Debilidad sectorial y pérdida de impulso productivo
El análisis desagregado por ramas muestra que el retroceso se concentra en sectores clave. En junio de 2025, la minería registró una caída de 18.4% anual, restando 0.10 puntos a la actividad total. Aunque representa una fracción menor de la economía estatal, su descenso evidencia el deterioro de actividades extractivas que antes sostenían encadenamientos locales.
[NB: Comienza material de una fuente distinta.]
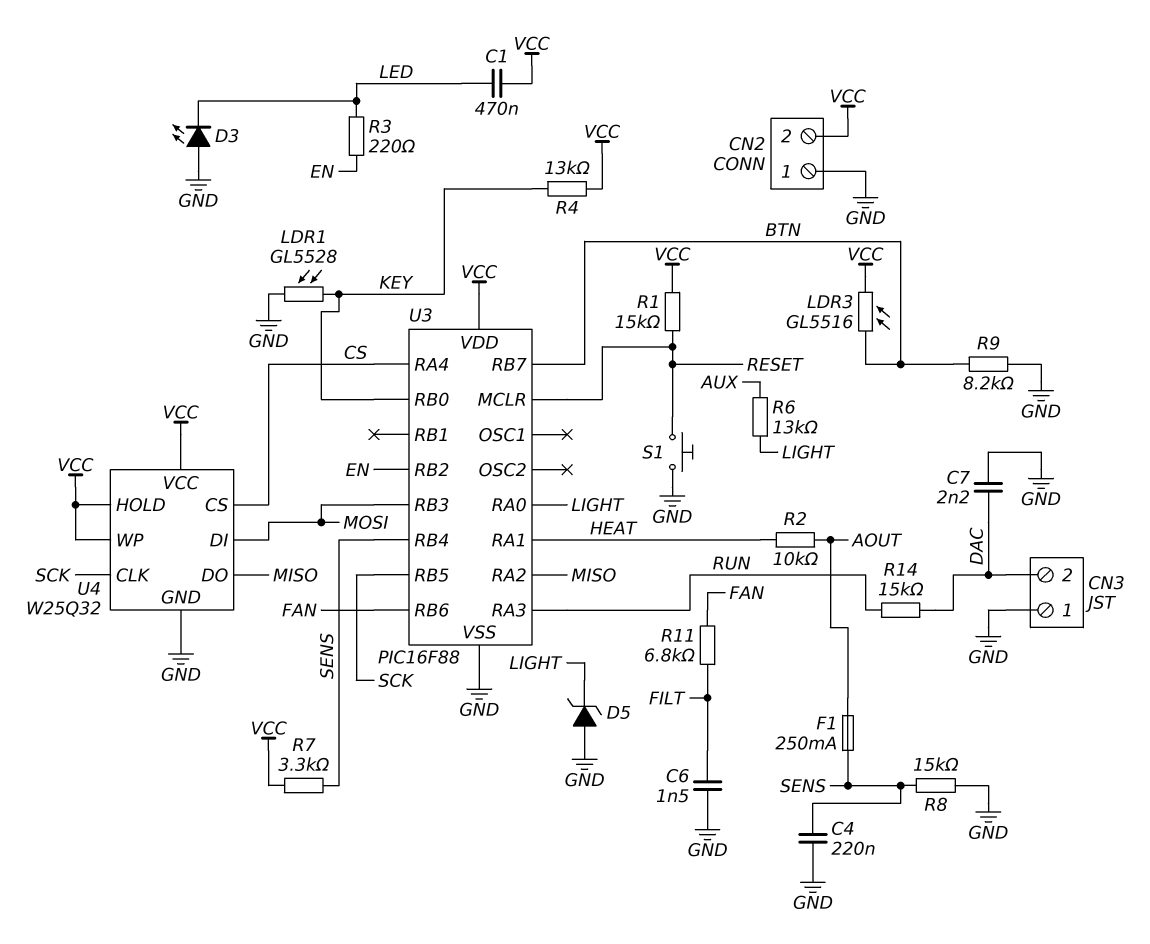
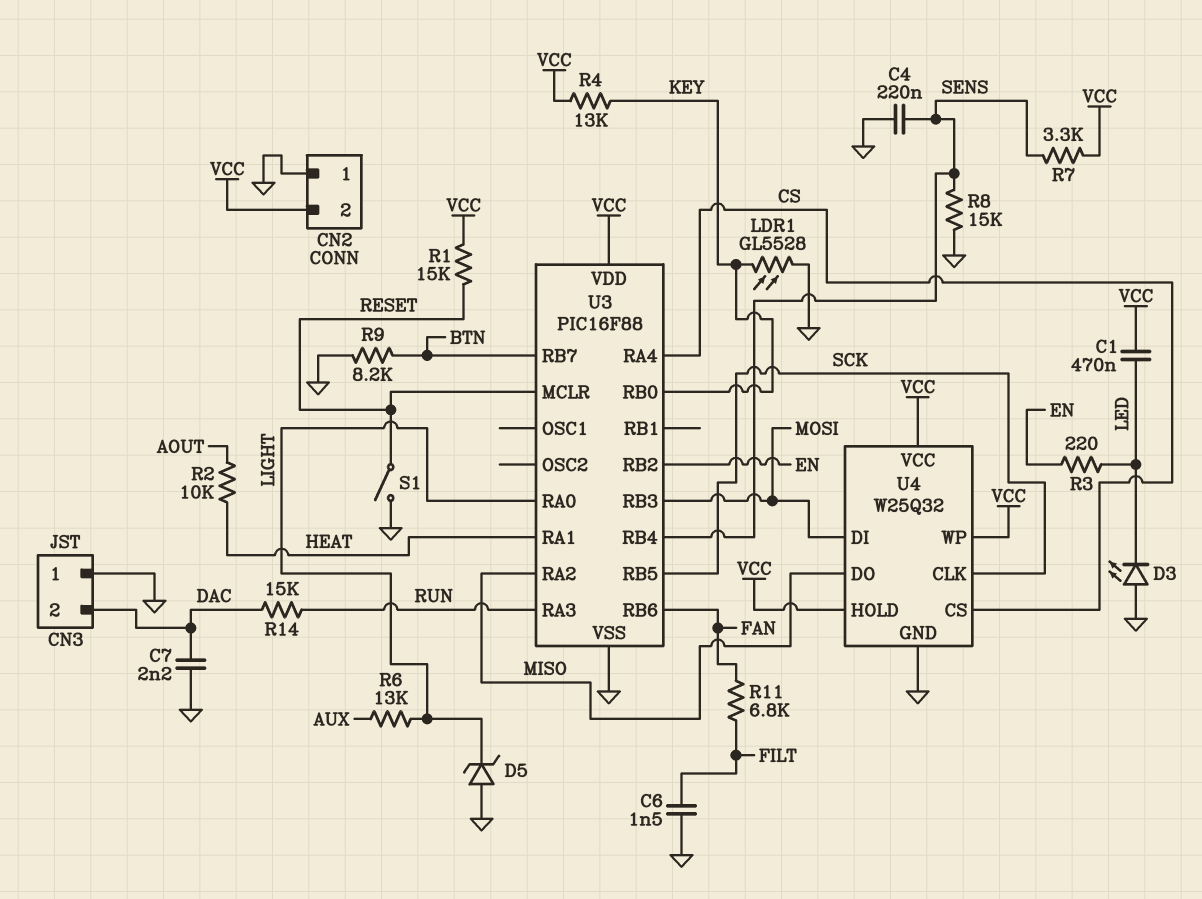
F1: 250mA (AOUT, SENS) -> none
LDR3: GL5516 (BTN, VCC) -> none
S1: button (GND, RESET) -> switch (GND, RESET)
En tanto, el sector de generación, transmisión y distribución de energía eléctrica retrocedió 1.1% con una aportación negativa de 0.03 puntos, reflejando problemas operativos que afectan la competitividad industrial.
La construcción se desplomó 20.6% en términos anuales, restando 0.80 puntos a la actividad total, lo que apunta a una paralización casi completa de la inversión pública y privada. Por su parte, las industrias manufactureras crecieron apenas 1.5%, aportando 0.07 puntos al indicador. El resultado es modesto para un estado cuyo motor económico depende históricamente de la manufactura. Sectores como la industria automotriz, los textiles y los alimentos procesados no lograron generar el dinamismo suficiente para compensar las pérdidas en construcción y minería. En suma, la contribución total de Puebla al indicador nacional fue de -0.11 puntos, lo que convierte a la entidad en un factor de arrastre dentro del desempeño industrial del país.
Una base industrial vulnerable y sin impulso
La elevada volatilidad de los últimos meses refleja una estructura productiva sensible a choques externos y sin capacidad de ajuste. El salto de 13 puntos porcentuales entre diciembre de 2024 y enero de 2025, junto con fluctuaciones posteriores de +5.2%, -1.7% y +0.9%, revela un sistema inestable. A junio de 2025, la industria poblana operaba cerca de un 3% por debajo de su nivel de 2018, mientras entidades como Nayarit, Baja California Sur o Michoacán crecían más de 20% en el mismo periodo.
El contraste subraya una pérdida de competitividad relativa. La caída en construcción (-20.6%) evidencia ausencia de infraestructura nueva; la manufactura con apenas +1.5% muestra capacidad ociosa, y la minería en descenso (-18.4%) debilita los encadenamientos locales. En conjunto, estos datos perfilan a Puebla como una economía industrial sin impulso, con un tejido productivo que se contrae en medio de una coyuntura nacional de expansión desigual.
Los seis meses consecutivos de retroceso anual no responden a un ajuste temporal, sino a un patrón que revela agotamiento estructural. Sin inversiones significativas, diversificación o mejoras en infraestructura, la industria poblana enfrenta el riesgo de consolidar una tendencia descendente que debilite su papel histórico dentro del aparato manufacturero del país.